M. Bevan : Je ne dirai pas que ce projet de convention est parfait. Ce serait induire le comité en erreur. À l'évidence, si l'on regarde l'ensemble des dispositions, nous pourrions avoir un texte qui sert plus parfaitement nos intérêts. Ce que nous avons là, c'est un document négocié qui va s'appliquer dans un nouveau contexte. Les parties manifestent une réelle volonté de régler ces problèmes. Nous avons deux objections en cours à l'OPANO en ce moment. Il va y avoir une réunion intersessionnelle extraordinaire de la Commission des pêches où l'on va chercher à régler ces objections par voie de négociation. Si ce n'est pas possible, les parties acceptent de suivre ces procédures pour parvenir à un règlement. Il n'existe aucun désir de reproduire ce que nous avions dans le passé : des litiges qui perdurent et s'enveniment et conduisent à des problèmes de conservation.

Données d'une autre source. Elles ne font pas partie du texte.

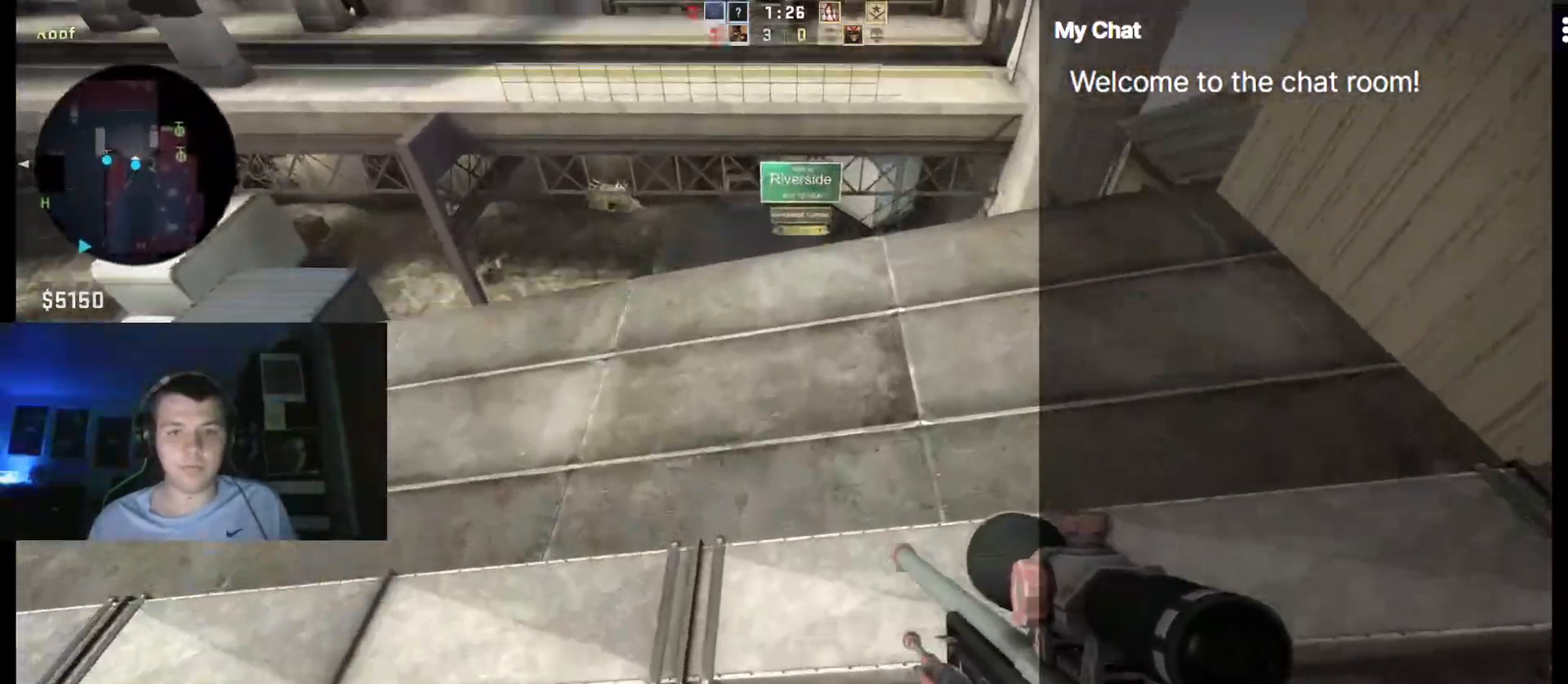
{"keys": ["w"]}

Oui, vous pourriez avoir un texte parfait et meilleur et vous pourriez apporter des améliorations. Cependant, ce que nous avons ici, c'est une convention globale conçue pour mettre en place une gouvernance de type différent conduisant à un résultat différent, où des pressions énormes s'exerceront sur les parties pour qu'elles règlent ces problèmes. Nous ne verrons plus ces votes comme dans le passé où l'on avait une organisation divisée en factions. Nous n'avons pas vu cela au cours des 12 dernières années. Nous avons eu un seul vote en 12 ans, et le résultat a été plutôt négatif pour le Canada. La plupart de ces ORGP ne suivent pas ce genre de processus.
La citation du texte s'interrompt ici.